Repeat exactly the lines of the entries below from the one with "coffee cup: none [802,1010,955,1231]" through the one with "laptop: none [388,319,500,400]", both ends included, and nothing else.

Data for review below:

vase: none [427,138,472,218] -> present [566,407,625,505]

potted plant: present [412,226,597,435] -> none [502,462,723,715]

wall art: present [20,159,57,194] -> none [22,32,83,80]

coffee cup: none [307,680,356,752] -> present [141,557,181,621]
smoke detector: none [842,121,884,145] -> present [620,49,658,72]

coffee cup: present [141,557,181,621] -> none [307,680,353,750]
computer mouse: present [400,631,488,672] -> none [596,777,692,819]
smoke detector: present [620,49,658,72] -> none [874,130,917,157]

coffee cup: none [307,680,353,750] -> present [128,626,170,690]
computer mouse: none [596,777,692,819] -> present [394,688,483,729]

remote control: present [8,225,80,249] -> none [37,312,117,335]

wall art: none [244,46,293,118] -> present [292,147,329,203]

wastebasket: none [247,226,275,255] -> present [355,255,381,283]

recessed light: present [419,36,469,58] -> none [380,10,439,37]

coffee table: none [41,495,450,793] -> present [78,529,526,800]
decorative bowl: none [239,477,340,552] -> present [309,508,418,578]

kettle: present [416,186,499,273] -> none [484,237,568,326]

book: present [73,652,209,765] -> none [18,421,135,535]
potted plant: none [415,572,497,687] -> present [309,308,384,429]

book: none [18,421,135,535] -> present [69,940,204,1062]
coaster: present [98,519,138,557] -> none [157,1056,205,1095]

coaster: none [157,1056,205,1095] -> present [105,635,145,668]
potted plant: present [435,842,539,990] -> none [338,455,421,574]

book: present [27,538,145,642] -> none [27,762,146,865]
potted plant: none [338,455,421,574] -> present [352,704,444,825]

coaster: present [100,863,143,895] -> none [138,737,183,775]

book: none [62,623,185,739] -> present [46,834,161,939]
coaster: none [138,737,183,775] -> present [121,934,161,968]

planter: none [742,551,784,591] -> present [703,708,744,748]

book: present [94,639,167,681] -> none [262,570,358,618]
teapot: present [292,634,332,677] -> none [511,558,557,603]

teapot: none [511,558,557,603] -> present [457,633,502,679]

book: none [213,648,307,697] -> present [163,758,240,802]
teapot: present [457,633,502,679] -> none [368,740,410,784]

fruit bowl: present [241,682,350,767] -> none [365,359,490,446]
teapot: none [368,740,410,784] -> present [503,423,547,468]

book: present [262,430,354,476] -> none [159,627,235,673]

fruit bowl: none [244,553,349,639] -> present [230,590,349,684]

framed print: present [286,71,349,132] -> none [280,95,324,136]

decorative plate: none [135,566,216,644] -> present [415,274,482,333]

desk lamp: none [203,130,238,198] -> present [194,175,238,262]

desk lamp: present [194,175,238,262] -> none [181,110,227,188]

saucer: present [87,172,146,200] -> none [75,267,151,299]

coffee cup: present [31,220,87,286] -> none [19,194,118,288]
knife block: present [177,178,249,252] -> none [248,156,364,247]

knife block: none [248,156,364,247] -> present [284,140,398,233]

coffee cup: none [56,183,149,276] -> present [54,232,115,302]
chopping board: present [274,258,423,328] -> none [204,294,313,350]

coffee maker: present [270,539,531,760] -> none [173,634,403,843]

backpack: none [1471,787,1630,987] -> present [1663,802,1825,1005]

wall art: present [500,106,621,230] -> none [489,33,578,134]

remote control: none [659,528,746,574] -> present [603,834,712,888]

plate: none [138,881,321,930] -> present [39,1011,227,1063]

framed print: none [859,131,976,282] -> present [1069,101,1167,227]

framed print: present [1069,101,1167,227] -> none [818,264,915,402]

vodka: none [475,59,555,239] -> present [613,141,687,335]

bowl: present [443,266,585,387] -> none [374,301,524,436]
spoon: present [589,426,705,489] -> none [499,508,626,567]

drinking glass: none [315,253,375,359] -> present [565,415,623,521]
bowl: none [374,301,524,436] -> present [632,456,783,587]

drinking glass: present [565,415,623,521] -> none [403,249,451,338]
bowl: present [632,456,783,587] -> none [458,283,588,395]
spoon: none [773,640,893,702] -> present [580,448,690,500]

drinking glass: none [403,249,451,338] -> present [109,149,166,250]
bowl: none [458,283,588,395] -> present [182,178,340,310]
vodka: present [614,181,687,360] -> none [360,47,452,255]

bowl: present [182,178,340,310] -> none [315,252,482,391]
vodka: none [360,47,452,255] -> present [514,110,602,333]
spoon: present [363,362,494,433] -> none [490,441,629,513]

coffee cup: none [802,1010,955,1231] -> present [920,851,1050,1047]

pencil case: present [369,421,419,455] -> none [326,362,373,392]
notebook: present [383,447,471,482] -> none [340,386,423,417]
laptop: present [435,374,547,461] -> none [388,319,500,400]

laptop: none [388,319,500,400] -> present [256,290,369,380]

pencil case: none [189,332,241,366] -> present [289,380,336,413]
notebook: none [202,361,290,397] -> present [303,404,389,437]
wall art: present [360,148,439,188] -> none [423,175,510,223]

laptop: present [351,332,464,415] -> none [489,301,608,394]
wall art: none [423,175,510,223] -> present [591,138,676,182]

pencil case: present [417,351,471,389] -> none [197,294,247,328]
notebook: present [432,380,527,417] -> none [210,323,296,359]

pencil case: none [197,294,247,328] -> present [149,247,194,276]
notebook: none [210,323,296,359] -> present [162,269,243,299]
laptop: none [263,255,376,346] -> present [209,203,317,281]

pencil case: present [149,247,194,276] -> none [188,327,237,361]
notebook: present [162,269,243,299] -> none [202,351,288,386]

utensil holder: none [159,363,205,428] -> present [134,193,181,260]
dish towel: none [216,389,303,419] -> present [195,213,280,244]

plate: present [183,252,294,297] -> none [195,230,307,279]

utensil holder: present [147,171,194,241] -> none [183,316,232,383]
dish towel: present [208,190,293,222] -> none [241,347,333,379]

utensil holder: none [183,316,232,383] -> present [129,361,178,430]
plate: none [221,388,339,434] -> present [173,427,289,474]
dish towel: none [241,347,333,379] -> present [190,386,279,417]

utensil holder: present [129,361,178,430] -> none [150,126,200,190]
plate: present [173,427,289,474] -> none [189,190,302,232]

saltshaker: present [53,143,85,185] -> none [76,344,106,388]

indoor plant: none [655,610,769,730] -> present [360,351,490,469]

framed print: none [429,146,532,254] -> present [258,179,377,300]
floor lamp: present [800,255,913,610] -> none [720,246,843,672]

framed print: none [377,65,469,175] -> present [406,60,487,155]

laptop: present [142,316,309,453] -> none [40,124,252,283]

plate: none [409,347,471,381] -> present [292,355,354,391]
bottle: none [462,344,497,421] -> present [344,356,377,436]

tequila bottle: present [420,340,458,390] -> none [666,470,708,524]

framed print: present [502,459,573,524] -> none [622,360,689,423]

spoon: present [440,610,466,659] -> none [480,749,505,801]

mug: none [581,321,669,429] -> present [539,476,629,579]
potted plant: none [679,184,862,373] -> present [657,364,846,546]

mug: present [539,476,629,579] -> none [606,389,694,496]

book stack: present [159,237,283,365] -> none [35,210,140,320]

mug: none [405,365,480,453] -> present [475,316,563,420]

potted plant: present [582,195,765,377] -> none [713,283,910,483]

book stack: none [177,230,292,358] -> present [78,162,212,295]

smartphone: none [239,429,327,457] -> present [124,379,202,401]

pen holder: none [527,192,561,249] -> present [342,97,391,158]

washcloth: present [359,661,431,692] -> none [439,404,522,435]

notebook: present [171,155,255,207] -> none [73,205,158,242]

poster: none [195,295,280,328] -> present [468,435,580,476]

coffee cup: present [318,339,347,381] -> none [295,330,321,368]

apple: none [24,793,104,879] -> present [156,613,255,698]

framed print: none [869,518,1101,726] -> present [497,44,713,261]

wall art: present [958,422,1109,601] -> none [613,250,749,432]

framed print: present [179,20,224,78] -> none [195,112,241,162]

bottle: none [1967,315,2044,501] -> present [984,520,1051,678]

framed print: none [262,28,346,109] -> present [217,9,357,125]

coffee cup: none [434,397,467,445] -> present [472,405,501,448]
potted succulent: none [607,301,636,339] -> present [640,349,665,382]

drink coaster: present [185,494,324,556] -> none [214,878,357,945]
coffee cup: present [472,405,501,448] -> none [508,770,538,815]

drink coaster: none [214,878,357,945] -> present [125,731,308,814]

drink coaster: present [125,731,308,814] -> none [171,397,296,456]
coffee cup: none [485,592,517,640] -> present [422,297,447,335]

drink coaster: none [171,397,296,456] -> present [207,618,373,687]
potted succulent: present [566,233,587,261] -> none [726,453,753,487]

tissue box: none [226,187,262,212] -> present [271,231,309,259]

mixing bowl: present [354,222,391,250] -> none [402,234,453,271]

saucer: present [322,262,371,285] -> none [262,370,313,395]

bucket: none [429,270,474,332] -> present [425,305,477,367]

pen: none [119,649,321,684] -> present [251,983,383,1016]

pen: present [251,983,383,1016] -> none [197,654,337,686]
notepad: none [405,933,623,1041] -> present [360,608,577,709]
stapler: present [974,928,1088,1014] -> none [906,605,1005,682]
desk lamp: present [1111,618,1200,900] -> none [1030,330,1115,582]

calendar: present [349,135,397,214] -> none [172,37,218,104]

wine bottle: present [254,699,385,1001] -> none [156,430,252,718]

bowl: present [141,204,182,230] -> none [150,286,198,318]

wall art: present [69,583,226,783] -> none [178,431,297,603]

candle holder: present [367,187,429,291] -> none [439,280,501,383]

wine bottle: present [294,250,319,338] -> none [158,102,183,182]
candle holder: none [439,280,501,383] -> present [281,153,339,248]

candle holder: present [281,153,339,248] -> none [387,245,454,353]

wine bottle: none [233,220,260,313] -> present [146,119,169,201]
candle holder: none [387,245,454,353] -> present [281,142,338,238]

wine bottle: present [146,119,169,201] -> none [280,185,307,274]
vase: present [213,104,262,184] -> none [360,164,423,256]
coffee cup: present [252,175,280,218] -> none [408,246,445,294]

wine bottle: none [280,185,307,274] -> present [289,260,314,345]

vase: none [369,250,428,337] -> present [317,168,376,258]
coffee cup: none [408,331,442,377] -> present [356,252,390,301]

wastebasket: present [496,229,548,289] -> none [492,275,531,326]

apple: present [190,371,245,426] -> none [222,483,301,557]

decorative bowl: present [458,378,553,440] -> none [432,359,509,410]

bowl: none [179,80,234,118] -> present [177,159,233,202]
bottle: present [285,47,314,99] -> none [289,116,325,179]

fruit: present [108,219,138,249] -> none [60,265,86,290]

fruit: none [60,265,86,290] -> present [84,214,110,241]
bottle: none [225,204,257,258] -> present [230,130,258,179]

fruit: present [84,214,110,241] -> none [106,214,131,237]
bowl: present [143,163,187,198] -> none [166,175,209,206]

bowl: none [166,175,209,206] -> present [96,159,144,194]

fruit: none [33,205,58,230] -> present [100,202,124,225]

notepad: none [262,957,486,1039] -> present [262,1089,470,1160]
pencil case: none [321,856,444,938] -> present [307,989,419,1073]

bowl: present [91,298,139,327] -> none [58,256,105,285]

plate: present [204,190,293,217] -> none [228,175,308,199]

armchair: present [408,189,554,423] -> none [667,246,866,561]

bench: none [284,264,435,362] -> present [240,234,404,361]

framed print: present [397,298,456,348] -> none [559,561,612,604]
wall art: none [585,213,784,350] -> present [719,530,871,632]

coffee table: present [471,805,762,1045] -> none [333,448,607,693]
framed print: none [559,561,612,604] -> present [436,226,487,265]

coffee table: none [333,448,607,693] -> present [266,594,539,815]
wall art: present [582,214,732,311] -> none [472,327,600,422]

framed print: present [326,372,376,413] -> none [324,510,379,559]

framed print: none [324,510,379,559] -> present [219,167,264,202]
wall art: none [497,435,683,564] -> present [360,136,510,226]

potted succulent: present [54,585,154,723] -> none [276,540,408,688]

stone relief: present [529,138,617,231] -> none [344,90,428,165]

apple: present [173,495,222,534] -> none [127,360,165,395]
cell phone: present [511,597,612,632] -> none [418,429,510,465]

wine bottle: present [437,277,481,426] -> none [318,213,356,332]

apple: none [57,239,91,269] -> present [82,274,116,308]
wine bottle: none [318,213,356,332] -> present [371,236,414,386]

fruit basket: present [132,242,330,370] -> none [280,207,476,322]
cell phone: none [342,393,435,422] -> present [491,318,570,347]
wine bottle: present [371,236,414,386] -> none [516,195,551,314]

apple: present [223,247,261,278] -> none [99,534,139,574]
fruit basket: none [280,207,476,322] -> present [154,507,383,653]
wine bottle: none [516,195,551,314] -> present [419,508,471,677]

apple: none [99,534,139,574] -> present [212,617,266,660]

End of Data for review.

Answer to this task
coffee cup: none [802,1010,955,1231] -> present [920,851,1050,1047]

pencil case: present [369,421,419,455] -> none [326,362,373,392]
notebook: present [383,447,471,482] -> none [340,386,423,417]
laptop: present [435,374,547,461] -> none [388,319,500,400]

laptop: none [388,319,500,400] -> present [256,290,369,380]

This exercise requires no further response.